§ Reading text:
start

Why Employers Want Strong Time Management Skills

Employees who manage their time well are more productive, more efficient, and more likely to meet deadlines.

 They focus on the most important and time sensitive tasks and limit the amount of time wasted on non-essential duties.  

Effective time management requires staff to analyze their workload, assign priorities, and maintain focus on productive endeavors.  Employees who are excellent time managers can eliminate distractions and enlist support from colleagues to help accomplish their goals.

During a Job Interview

Time management skills, like other soft skills, are in demand. Interviewers will be asking questions to assess your ability to manage your time, and the time of your team if you’re in a supervisory role.

Review these time management interview questions prior to your job interviews, so you’re prepared to respond with specific examples of how you effectively manage your workload.

Also, review these time management skills for ideas of what to share with prospective employers.

Top Time Management Skills

Prioritizing
It is usually impossible to do every single that you need and want to do all at once, but if you prioritize well, you should be able to complete the most important tasks in an order that makes sense.

When assigning priority, consider such factors as when each task needs to be done, how long it might take, how important it might be to others in the organization, what could happen if a task is not done, and whether any task might be interrupted by the need to wait for someone else.

Scheduling
Scheduling is important, and not only because some tasks have to be done at specific times.

Scheduling affects your day, your week, your month, as well as other people, their projects, and their short and long term plans for projects and tasks. Most people also have specific times of the day when they are more and less energetic, and become more productive when they schedule themselves accordingly. Schedules can be a good way to avoid procrastination, too.

end

§ Provided data:
start

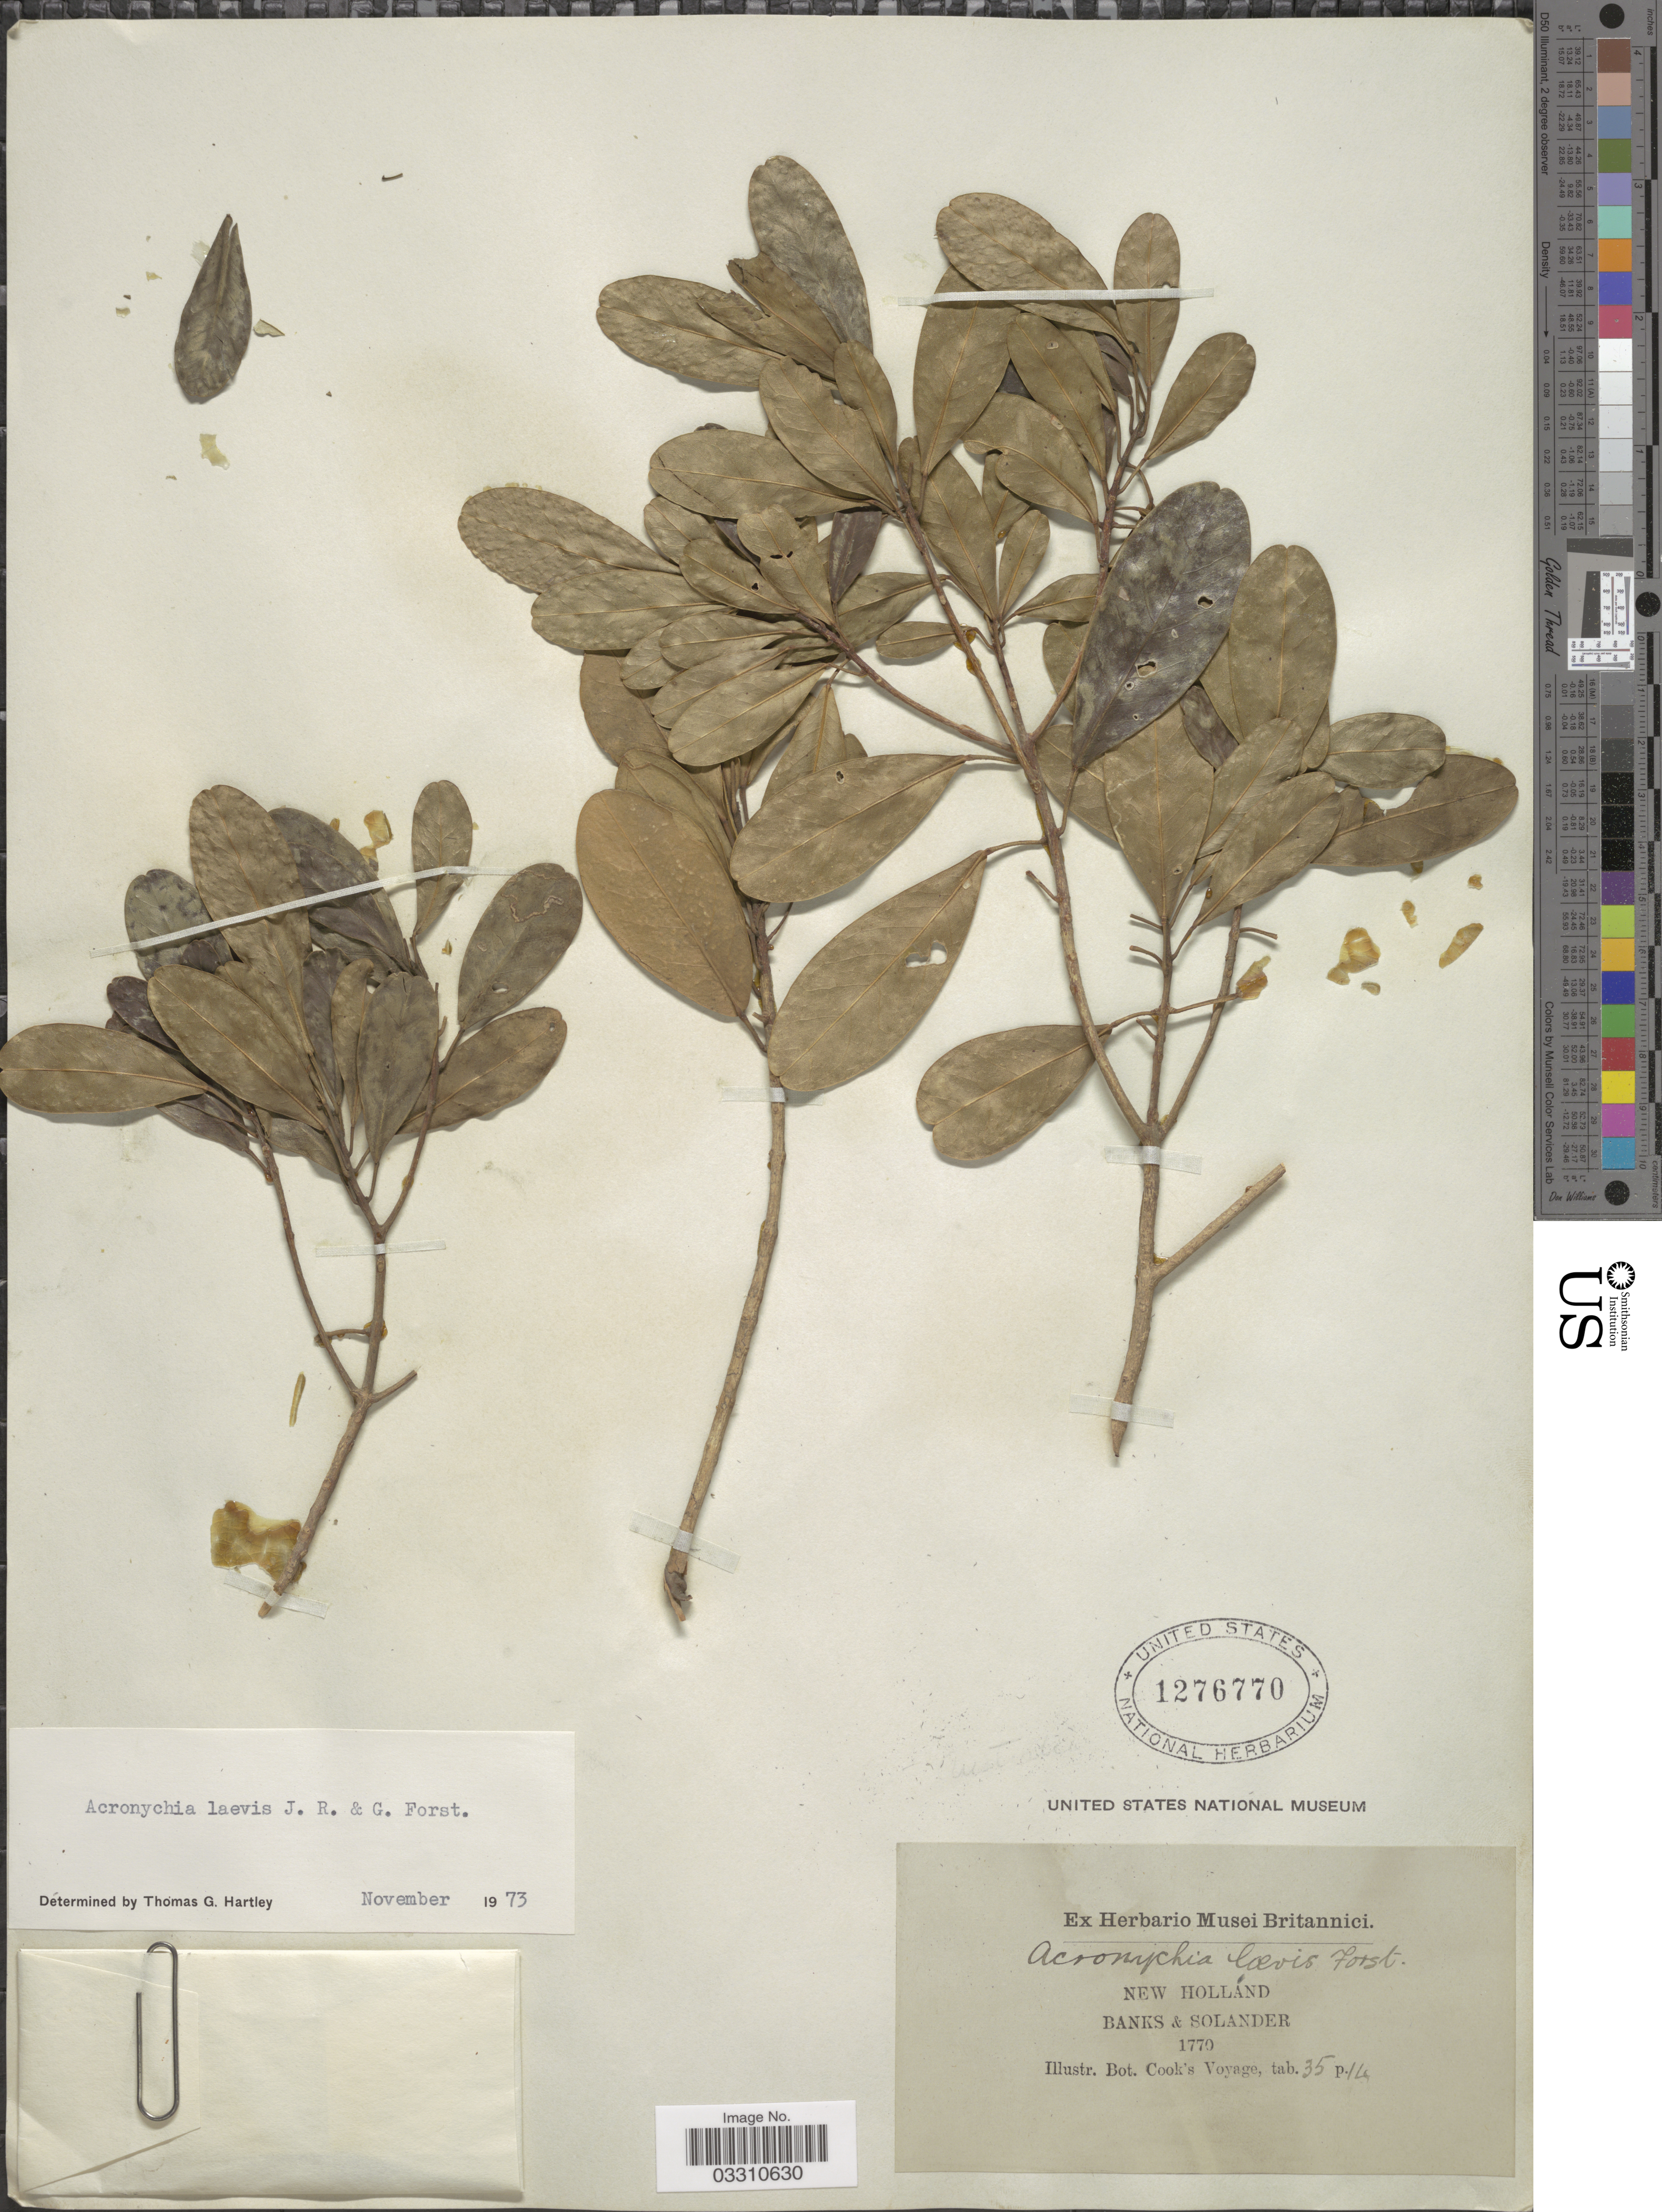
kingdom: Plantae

end

§ Requirements:
Transcribe the time management text word for word, between "They focus on" and "with prospective employers.", inclusive.

§ Solution to the exercise:
They focus on the most important and time sensitive tasks and limit the amount of time wasted on non-essential duties.  

Effective time management requires staff to analyze their workload, assign priorities, and maintain focus on productive endeavors.  Employees who are excellent time managers can eliminate distractions and enlist support from colleagues to help accomplish their goals.

During a Job Interview

Time management skills, like other soft skills, are in demand. Interviewers will be asking questions to assess your ability to manage your time, and the time of your team if you’re in a supervisory role.

Review these time management interview questions prior to your job interviews, so you’re prepared to respond with specific examples of how you effectively manage your workload.

Also, review these time management skills for ideas of what to share with prospective employers.